The great thing about shipping structured data as text files is it is so darn easy! Just store it as a CSV and boom: minimum overhead and just the right amount of structure to not risking to be called out a liar when saying that the data is structured.
But it does not come entirely without risk. There's zero context to this data so you're leaving the receiving end with a lot of guesswork. Does this column contain text? Integers or floats? Are there alphanumeric keys in this column aptly named 'id'? Perhaps I should parse everything as text just to be safe?
I spent a hefty portion of two working days, struggling to parse tab separated data from MySQL dumps. There were errors. ClickHouse couldn't parse these files because it expected tabs where there apparently was none.
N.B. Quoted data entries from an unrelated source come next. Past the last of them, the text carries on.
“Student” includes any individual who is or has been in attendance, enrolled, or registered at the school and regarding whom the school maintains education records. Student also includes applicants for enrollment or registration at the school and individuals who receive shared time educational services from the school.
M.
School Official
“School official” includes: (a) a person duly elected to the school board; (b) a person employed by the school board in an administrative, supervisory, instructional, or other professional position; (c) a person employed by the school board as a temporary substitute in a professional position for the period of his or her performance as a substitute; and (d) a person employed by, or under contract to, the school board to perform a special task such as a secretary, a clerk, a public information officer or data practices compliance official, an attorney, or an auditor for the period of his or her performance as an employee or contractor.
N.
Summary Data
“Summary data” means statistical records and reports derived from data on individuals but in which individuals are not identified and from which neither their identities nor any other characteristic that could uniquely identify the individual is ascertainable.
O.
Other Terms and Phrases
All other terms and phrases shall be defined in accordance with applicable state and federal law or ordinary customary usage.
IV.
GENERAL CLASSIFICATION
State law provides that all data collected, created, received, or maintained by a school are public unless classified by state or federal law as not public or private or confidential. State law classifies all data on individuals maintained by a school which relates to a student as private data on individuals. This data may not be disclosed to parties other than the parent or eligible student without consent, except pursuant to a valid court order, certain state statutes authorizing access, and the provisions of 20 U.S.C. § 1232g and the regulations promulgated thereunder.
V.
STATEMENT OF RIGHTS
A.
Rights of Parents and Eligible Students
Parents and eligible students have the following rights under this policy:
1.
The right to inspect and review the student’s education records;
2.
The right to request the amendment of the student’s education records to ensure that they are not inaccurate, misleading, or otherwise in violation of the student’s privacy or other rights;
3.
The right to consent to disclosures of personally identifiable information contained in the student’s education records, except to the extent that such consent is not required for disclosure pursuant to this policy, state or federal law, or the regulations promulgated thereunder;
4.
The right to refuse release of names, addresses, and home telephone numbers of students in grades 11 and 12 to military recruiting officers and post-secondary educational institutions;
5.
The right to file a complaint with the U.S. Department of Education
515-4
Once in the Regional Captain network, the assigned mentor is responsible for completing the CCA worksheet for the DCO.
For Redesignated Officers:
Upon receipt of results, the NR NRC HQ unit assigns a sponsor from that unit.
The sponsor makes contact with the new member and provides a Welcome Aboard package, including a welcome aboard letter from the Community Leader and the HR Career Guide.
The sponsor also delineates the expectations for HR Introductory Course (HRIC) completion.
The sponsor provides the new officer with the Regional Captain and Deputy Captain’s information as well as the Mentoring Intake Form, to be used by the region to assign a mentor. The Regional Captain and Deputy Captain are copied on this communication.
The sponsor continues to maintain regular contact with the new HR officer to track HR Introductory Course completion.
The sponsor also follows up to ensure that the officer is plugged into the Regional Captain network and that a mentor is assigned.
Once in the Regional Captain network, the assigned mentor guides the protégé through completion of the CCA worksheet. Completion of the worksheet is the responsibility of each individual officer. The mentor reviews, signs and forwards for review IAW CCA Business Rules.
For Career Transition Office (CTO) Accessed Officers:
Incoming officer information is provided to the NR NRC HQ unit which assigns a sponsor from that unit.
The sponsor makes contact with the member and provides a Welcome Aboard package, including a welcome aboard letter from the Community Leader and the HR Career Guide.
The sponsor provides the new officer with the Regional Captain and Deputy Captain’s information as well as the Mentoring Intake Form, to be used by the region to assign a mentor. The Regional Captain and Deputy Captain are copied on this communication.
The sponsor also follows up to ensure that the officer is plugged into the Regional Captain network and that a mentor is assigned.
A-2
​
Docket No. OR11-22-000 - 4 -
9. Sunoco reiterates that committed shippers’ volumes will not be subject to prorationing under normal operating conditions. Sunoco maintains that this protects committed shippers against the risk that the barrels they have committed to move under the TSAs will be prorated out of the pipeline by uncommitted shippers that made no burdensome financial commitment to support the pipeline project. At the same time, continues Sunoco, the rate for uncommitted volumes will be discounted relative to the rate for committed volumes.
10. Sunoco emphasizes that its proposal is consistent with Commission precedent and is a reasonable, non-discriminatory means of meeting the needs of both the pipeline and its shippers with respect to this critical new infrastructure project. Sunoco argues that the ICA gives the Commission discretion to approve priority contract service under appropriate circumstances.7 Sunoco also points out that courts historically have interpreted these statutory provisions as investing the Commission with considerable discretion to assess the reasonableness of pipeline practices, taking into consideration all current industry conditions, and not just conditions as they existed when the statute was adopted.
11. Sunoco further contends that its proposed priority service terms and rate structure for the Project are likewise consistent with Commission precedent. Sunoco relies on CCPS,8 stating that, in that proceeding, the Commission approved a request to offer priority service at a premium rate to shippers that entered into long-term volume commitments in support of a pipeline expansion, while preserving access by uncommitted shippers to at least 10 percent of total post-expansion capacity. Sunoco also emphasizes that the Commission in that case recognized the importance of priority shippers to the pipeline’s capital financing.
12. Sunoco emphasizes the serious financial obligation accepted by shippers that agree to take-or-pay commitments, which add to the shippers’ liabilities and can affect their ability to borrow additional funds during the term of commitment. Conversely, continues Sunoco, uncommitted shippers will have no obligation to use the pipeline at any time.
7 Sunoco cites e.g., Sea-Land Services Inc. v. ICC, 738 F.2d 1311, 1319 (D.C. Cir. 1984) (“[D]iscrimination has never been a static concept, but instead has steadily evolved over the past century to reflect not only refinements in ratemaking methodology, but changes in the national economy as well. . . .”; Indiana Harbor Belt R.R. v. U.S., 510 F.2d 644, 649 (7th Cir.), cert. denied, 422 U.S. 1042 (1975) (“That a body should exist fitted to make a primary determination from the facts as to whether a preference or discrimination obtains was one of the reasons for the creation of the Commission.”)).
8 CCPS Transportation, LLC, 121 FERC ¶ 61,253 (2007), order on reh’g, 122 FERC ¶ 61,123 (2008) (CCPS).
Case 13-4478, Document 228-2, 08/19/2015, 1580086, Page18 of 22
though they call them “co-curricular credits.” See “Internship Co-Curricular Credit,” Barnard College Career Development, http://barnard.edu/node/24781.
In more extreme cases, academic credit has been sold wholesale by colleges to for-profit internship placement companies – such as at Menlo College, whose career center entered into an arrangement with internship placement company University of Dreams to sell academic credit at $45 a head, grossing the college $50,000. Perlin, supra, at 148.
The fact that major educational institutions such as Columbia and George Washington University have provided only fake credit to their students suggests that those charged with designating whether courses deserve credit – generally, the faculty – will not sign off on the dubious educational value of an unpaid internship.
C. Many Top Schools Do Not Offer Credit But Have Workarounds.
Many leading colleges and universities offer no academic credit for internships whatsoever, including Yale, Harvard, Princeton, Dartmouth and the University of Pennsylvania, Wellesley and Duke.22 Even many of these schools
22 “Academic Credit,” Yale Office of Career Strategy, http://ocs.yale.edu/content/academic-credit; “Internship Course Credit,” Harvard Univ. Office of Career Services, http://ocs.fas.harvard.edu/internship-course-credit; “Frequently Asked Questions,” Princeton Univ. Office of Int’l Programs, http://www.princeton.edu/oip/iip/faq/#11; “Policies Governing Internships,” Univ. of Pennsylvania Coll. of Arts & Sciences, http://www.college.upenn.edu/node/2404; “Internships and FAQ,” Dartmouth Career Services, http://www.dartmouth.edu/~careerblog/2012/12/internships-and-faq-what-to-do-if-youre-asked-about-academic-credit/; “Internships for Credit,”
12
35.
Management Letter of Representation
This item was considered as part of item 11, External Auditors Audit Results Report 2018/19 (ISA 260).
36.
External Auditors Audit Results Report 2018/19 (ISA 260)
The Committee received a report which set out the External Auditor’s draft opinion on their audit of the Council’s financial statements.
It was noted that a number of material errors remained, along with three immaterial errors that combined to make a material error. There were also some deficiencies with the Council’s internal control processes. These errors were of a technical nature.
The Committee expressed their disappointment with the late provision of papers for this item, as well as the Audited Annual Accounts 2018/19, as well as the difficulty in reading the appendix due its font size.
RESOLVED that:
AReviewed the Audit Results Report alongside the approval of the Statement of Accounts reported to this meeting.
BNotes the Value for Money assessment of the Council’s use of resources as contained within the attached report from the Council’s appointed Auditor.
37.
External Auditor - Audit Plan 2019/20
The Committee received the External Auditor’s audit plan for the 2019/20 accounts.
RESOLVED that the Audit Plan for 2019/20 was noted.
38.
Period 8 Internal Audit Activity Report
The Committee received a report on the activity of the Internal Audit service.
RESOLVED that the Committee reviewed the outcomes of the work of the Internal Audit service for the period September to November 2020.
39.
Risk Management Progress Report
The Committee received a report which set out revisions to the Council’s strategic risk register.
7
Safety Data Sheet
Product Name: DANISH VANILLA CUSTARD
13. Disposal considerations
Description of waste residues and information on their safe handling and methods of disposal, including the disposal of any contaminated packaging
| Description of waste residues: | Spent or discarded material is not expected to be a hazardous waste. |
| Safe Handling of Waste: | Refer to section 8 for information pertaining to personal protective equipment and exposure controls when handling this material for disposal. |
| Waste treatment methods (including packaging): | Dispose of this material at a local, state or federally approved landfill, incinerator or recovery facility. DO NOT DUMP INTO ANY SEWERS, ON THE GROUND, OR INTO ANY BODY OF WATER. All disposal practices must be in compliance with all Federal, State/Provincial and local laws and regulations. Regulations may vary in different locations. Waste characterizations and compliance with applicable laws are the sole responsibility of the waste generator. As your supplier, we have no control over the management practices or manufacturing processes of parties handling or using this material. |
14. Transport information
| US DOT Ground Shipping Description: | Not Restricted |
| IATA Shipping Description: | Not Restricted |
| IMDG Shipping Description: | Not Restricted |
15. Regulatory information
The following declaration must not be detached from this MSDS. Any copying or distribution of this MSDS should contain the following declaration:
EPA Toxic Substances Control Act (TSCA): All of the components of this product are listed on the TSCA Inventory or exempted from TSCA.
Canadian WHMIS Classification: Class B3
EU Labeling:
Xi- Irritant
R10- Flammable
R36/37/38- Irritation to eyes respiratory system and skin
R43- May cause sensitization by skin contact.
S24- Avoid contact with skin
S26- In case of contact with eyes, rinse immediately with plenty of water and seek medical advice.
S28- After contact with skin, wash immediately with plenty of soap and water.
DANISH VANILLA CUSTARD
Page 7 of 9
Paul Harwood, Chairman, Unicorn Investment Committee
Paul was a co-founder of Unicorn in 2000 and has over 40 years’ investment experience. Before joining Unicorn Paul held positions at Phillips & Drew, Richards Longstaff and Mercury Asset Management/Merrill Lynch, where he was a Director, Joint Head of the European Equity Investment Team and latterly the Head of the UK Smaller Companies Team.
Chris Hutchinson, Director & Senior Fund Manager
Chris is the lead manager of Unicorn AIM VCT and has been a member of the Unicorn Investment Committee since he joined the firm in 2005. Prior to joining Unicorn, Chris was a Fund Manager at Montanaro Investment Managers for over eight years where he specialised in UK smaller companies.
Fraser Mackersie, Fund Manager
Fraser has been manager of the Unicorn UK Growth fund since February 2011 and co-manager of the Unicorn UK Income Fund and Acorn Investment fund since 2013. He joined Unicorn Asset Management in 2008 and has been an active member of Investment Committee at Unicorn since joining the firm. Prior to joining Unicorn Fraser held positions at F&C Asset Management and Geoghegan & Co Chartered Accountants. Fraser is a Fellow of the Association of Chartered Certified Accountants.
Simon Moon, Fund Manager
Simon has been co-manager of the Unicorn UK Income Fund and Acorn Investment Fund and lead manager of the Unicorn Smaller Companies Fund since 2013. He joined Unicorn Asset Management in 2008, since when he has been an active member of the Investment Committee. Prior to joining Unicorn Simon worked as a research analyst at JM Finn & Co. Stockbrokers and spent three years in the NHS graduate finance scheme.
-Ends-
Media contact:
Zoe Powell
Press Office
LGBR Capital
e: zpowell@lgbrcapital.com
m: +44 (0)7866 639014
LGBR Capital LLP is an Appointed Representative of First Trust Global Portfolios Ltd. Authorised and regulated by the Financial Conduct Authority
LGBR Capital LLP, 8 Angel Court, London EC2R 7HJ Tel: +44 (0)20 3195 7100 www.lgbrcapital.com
However, I could easily spot the tabs in the raw files and without difficulty read the same data into a pandas DataFrame. I even did a manual count just to make sure that the data wasn't dirty.
And then I spotted it! Not in the files, no. And not in the error message, no absolutely not! It was over on ClickHouses excellent documentation pages. There I found the setting:
input_format_tsv_use_best_effort_in_schema_inference=1
It might be fun, at first. Cool, some might say. Leaving the kitchen door wide open to ghouls, I would argue. In my case, a column that had its schema inferred as Int64
suddenly contained alphanumeric caracters.
The lesson I take with me from this experience is to keep telling the parser exactly what data types to expect. You configure this as a long string after telling the enginge what format to parse. Yes, the parameters for the s3 table engine will be a short novel, but at least the explicitly typed out columns and data types serves as a minimum data contract. Those lines of code in dbt, version controlled in all its glory will be the 1:st line of contracts, describing what type of data is expected in that pipeline.